Abd al-Hakim Qasim, translated by Peter Theroux, introduction by Samia Mehrez

paper EAN: 978-1-56639-354-6 (ISBN: 1-56639-354-X)
$30.95, Jun 95, Available
cloth EAN: 978-1-56639-353-9 (ISBN: 1-56639-353-1)
$90.50, Jun 95, Available
192 pp 5.5x8.25


"Written in 1977 and 1981, the novellas translated in this volume form a compelling unity and testify to the creativeness and vitality of contemporary Arab fiction."
Choice

Abd al-Hakim Qasim (1935-1990), one of modern Egypt's great novelists, began writing short stories while imprisoned for his leftwing politics under the Nasser regime in the 1960s. This period in Qasim's life, along with his subsequent exile in Germany and his opposition to the Camp David Agreement, led him to avoid political commentary in his writing. He focused on people and events in the Egyptian village and the down-to-earth Sufi Islam practiced there. Still, the history of his political beliefs ensured his work would remain controversial, and most was published abroad in Beirut or Baghdad.

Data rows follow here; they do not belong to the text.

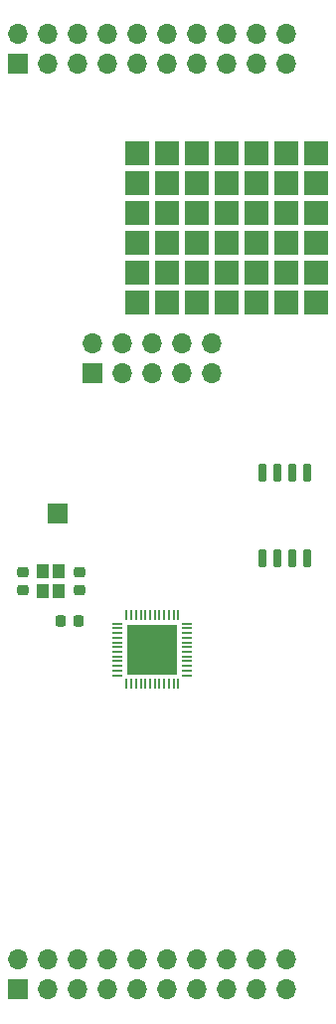
<source format=gbr>
G04 #@! TF.GenerationSoftware,KiCad,Pcbnew,5.99.0-unknown-3100cd3599~128~ubuntu20.04.1*
G04 #@! TF.CreationDate,2021-06-01T14:38:41+02:00*
G04 #@! TF.ProjectId,esp32,65737033-322e-46b6-9963-61645f706362,rev?*
G04 #@! TF.SameCoordinates,Original*
G04 #@! TF.FileFunction,Soldermask,Top*
G04 #@! TF.FilePolarity,Negative*
%FSLAX46Y46*%
G04 Gerber Fmt 4.6, Leading zero omitted, Abs format (unit mm)*
G04 Created by KiCad (PCBNEW 5.99.0-unknown-3100cd3599~128~ubuntu20.04.1) date 2021-06-01 14:38:41*
%MOMM*%
%LPD*%
G01*
G04 APERTURE LIST*
G04 Aperture macros list*
%AMRoundRect*
0 Rectangle with rounded corners*
0 $1 Rounding radius*
0 $2 $3 $4 $5 $6 $7 $8 $9 X,Y pos of 4 corners*
0 Add a 4 corners polygon primitive as box body*
4,1,4,$2,$3,$4,$5,$6,$7,$8,$9,$2,$3,0*
0 Add four circle primitives for the rounded corners*
1,1,$1+$1,$2,$3*
1,1,$1+$1,$4,$5*
1,1,$1+$1,$6,$7*
1,1,$1+$1,$8,$9*
0 Add four rect primitives between the rounded corners*
20,1,$1+$1,$2,$3,$4,$5,0*
20,1,$1+$1,$4,$5,$6,$7,0*
20,1,$1+$1,$6,$7,$8,$9,0*
20,1,$1+$1,$8,$9,$2,$3,0*%
G04 Aperture macros list end*
%ADD10RoundRect,0.150000X-0.150000X0.650000X-0.150000X-0.650000X0.150000X-0.650000X0.150000X0.650000X0*%
%ADD11R,2.000000X2.000000*%
%ADD12R,1.000000X1.150000*%
%ADD13R,1.700000X1.700000*%
%ADD14O,1.700000X1.700000*%
%ADD15RoundRect,0.050000X-0.350000X-0.050000X0.350000X-0.050000X0.350000X0.050000X-0.350000X0.050000X0*%
%ADD16RoundRect,0.050000X-0.050000X-0.350000X0.050000X-0.350000X0.050000X0.350000X-0.050000X0.350000X0*%
%ADD17R,4.300000X4.300000*%
%ADD18RoundRect,0.225000X0.250000X-0.225000X0.250000X0.225000X-0.250000X0.225000X-0.250000X-0.225000X0*%
%ADD19RoundRect,0.225000X0.225000X0.250000X-0.225000X0.250000X-0.225000X-0.250000X0.225000X-0.250000X0*%
G04 APERTURE END LIST*
D10*
X75405000Y-111000000D03*
X74135000Y-111000000D03*
X72865000Y-111000000D03*
X71595000Y-111000000D03*
X71595000Y-118200000D03*
X72865000Y-118200000D03*
X74135000Y-118200000D03*
X75405000Y-118200000D03*
D11*
X76200000Y-83820000D03*
X60960000Y-86360000D03*
X73660000Y-83820000D03*
X66040000Y-96520000D03*
X63500000Y-86360000D03*
X71120000Y-83820000D03*
X60960000Y-96520000D03*
X68580000Y-96520000D03*
X66040000Y-86360000D03*
X68580000Y-83820000D03*
X63500000Y-96520000D03*
X71120000Y-96520000D03*
X68580000Y-93980000D03*
X68580000Y-86360000D03*
X66040000Y-83820000D03*
X76200000Y-96520000D03*
X73660000Y-96520000D03*
X71120000Y-93980000D03*
X71120000Y-86360000D03*
X63500000Y-83820000D03*
X60960000Y-93980000D03*
X66040000Y-93980000D03*
X60960000Y-91440000D03*
X73660000Y-86360000D03*
X60960000Y-83820000D03*
X63500000Y-93980000D03*
X73660000Y-93980000D03*
X66040000Y-91440000D03*
X76200000Y-86360000D03*
X60960000Y-88900000D03*
X71120000Y-91440000D03*
X76200000Y-93980000D03*
X68580000Y-91440000D03*
X68580000Y-88900000D03*
X63500000Y-88900000D03*
X73660000Y-91440000D03*
X63500000Y-91440000D03*
X73660000Y-88900000D03*
X66040000Y-88900000D03*
X76200000Y-91440000D03*
X76200000Y-88900000D03*
X71120000Y-88900000D03*
D12*
X54300000Y-121075000D03*
X54300000Y-119325000D03*
X52900000Y-119325000D03*
X52900000Y-121075000D03*
D13*
X57150000Y-102500000D03*
D14*
X57150000Y-99960000D03*
X59690000Y-102500000D03*
X59690000Y-99960000D03*
X62230000Y-102500000D03*
X62230000Y-99960000D03*
X64770000Y-102500000D03*
X64770000Y-99960000D03*
X67310000Y-102500000D03*
X67310000Y-99960000D03*
D15*
X59300000Y-123800000D03*
X59300000Y-124200000D03*
X59300000Y-124600000D03*
X59300000Y-125000000D03*
X59300000Y-125400000D03*
X59300000Y-125800000D03*
X59300000Y-126200000D03*
X59300000Y-126600000D03*
X59300000Y-127000000D03*
X59300000Y-127400000D03*
X59300000Y-127800000D03*
X59300000Y-128200000D03*
D16*
X60050000Y-128950000D03*
X60450000Y-128950000D03*
X60850000Y-128950000D03*
X61250000Y-128950000D03*
X61650000Y-128950000D03*
X62050000Y-128950000D03*
X62450000Y-128950000D03*
X62850000Y-128950000D03*
X63250000Y-128950000D03*
X63650000Y-128950000D03*
X64050000Y-128950000D03*
X64450000Y-128950000D03*
D15*
X65200000Y-128200000D03*
X65200000Y-127800000D03*
X65200000Y-127400000D03*
X65200000Y-127000000D03*
X65200000Y-126600000D03*
X65200000Y-126200000D03*
X65200000Y-125800000D03*
X65200000Y-125400000D03*
X65200000Y-125000000D03*
X65200000Y-124600000D03*
X65200000Y-124200000D03*
X65200000Y-123800000D03*
D16*
X64450000Y-123050000D03*
X64050000Y-123050000D03*
X63650000Y-123050000D03*
X63250000Y-123050000D03*
X62850000Y-123050000D03*
X62450000Y-123050000D03*
X62050000Y-123050000D03*
X61650000Y-123050000D03*
X61250000Y-123050000D03*
X60850000Y-123050000D03*
X60450000Y-123050000D03*
X60050000Y-123050000D03*
D17*
X62250000Y-126000000D03*
D13*
X54200000Y-114400000D03*
D18*
X51200000Y-120975000D03*
X51200000Y-119425000D03*
D19*
X55975000Y-123600000D03*
X54425000Y-123600000D03*
D18*
X56000000Y-120975000D03*
X56000000Y-119425000D03*
D13*
X50800000Y-76200000D03*
D14*
X50800000Y-73660000D03*
X53340000Y-76200000D03*
X53340000Y-73660000D03*
X55880000Y-76200000D03*
X55880000Y-73660000D03*
X58420000Y-76200000D03*
X58420000Y-73660000D03*
X60960000Y-76200000D03*
X60960000Y-73660000D03*
X63500000Y-76200000D03*
X63500000Y-73660000D03*
X66040000Y-76200000D03*
X66040000Y-73660000D03*
X68580000Y-76200000D03*
X68580000Y-73660000D03*
X71120000Y-76200000D03*
X71120000Y-73660000D03*
X73660000Y-76200000D03*
X73660000Y-73660000D03*
D13*
X50800000Y-154940000D03*
D14*
X50800000Y-152400000D03*
X53340000Y-154940000D03*
X53340000Y-152400000D03*
X55880000Y-154940000D03*
X55880000Y-152400000D03*
X58420000Y-154940000D03*
X58420000Y-152400000D03*
X60960000Y-154940000D03*
X60960000Y-152400000D03*
X63500000Y-154940000D03*
X63500000Y-152400000D03*
X66040000Y-154940000D03*
X66040000Y-152400000D03*
X68580000Y-154940000D03*
X68580000Y-152400000D03*
X71120000Y-154940000D03*
X71120000Y-152400000D03*
X73660000Y-154940000D03*
X73660000Y-152400000D03*
M02*

</source>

The power and inventiveness of modern Egyptian writing are manifest in this first English-language translation of two novellas that Qasim published together during his lifetime. Al-Mahdi is the story of Awadallah, an impoverished Coptic umbrella maker forced to convert to Islam by members of the local Muslim brotherhood. Awadallah's conversion, both unwilling and insincere, torments him with guilt, and he soon falls gravely ill. At the same time, subplots explore the philandering mayor's attempt to seduce his maid, and an affectionate homoerotic relationship between two young men in the Brotherhood. Elegantly narrated and visually evocative, Al-Mahdi illuminates everyday religious tensions in a small Egyptian town.

Where Al-Mahdi ends with Awadallah's death, Good News from the Afterlife opens virtually at the mouth of the grave—a testament to Qasim's versatility and compositional sense. This fantastical story brilliantly interweaves a young village boy's thoughts and the spiritual, sensual, and sometimes macabre recollections of a dead man newly lowered into his burial place. Memories and experiences mingle with images of the afterlife, as the deceased is judged by the Muslim angels of death and the boy suddenly hears that his grandfather has died. In the end, the boy awakes atop a grave, throwing into question which, if not all, of the story's strange events had been dreamed.


Excerpt

Excerpt available at www.temple.edu/tempress


Reviews

"[T]here's more than Mahfouz in modern Egyptian fiction, and it's good to have Qasim's work among us."
Kirkus Reviews


Contents

Introduction – Samia Mehrez
1. Al-Mahdi
2. Good News from the Afterlife


 

About the Author(s)

Peter Theroux is the translator of Abdelrahman Munif's Cities of Salt trilogy, author of several books, and winner of the Arabic Translation Award from Columbia University's Translation Center.

Samia Mehrez, Assistant Professor of Arabic Literature at the American University in Cairo, is the author of Egyptian Writers: Between History and Fiction.


Subject Categories

Race and Ethnicity
Literature and Drama


In the series

Border Lines: Works in Translation, edited by Lawrence Venuti.

Border Lines, edited by Lawrence Venuti, is a translation series designed to make important foreign literary works available to an English-language audience and to recognize and support the role of translation in promoting cultural diversity. The books will be primarily fiction and poetry, but the series will also consider drama and non-fiction genres like memoirs and criticism. Preference will be given to foreign writers who have never been translated into English, and to foreign literatures that are underrepresented in Anglo-American culture because of aesthetic, cultural, or political differences.